The gas issue is magnified because the Júpiter field in Santos is believed to be gas-rich. The CO2 content is higher (believed to be over 20%, although data so far released on this field is minimal) but, even after stripping out contaminants and accounting for in-field usage, initial estimates made by Wood Mackenzie suggest that the field could contain around 13 tcf of sales gas.

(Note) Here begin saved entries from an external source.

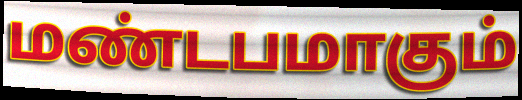
மண்டபமாகும்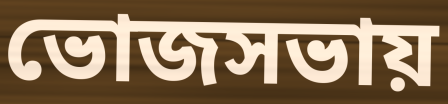
ভোজসভায়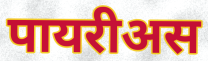
पायरीअस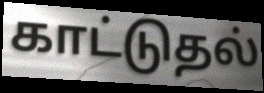
காட்டுதல்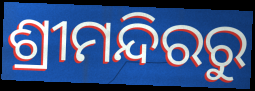
ଶ୍ରୀମନ୍ଦିରରୁ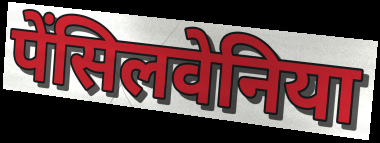
पेंसिलवेनिया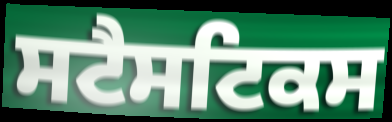
ਸਟੈਸਟਿਕਸ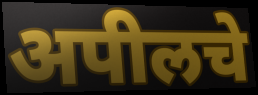
अपीलचेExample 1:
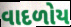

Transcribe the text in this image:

વાદળોય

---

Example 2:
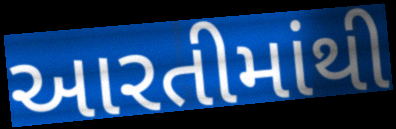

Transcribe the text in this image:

આરતીમાંથી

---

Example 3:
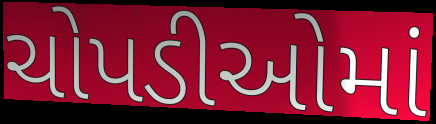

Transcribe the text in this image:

ચોપડીઓમાં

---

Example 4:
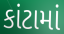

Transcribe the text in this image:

કાંટામાં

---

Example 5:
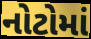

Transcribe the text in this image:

નોટોમાં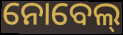
ନୋବେଲ୍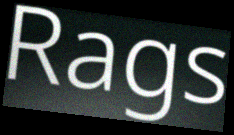
Rags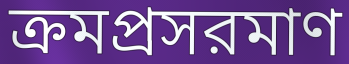
ক্রমপ্রসরমাণ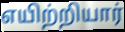
எயிற்றியார்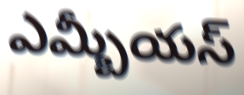
ఎమ్బీయస్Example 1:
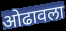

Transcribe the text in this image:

ओढावला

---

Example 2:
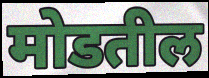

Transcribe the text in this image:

मोडतील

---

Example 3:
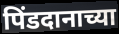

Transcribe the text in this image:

पिंडदानाच्या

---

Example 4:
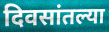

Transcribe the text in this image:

दिवसांतल्या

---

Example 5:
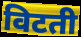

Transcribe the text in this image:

विटतीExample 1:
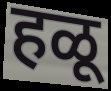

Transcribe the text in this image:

हळू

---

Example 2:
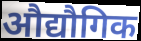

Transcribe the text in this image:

Some of the gas commercialization concepts under evaluation include conventional pipelines to shore, floating LNG, compressed natural gas (CNG), floating gas-to-liquids (GTL), and gas-to-wire (GTW). Indeed, the size of the gas resource is such that there would be room for several gas transportation options to run in parallel. The first two options are the most likely, but judging by the Mexilhão experience, pipelines will face serious challenges in obtaining environmental permits for the onshore lines and gas plants, as well as technical challenges such as hydrate formation given their depth and length (300 km [186 mi]).
Also, floating LNG is not yet a proven technology, although this is perhaps as good an area as any to test it, the analysts say.
In many ways the subsalt fields are well positioned in that they lie equidistant from Brazil’s two key gas demand centers, São Paulo and Rio de Janeiro, and also with easy access to markets in the Atlantic basin should the LNG export option be pursued. Closer to home, gas hungry neighbor Argentina would be an obvious market, depending on whether or not imports from Bolivia materialize.
Editor’s note: This article is a summary of a report recently published by Wood Mackenzie titled Brazil’s Santos basin: an emerging giant.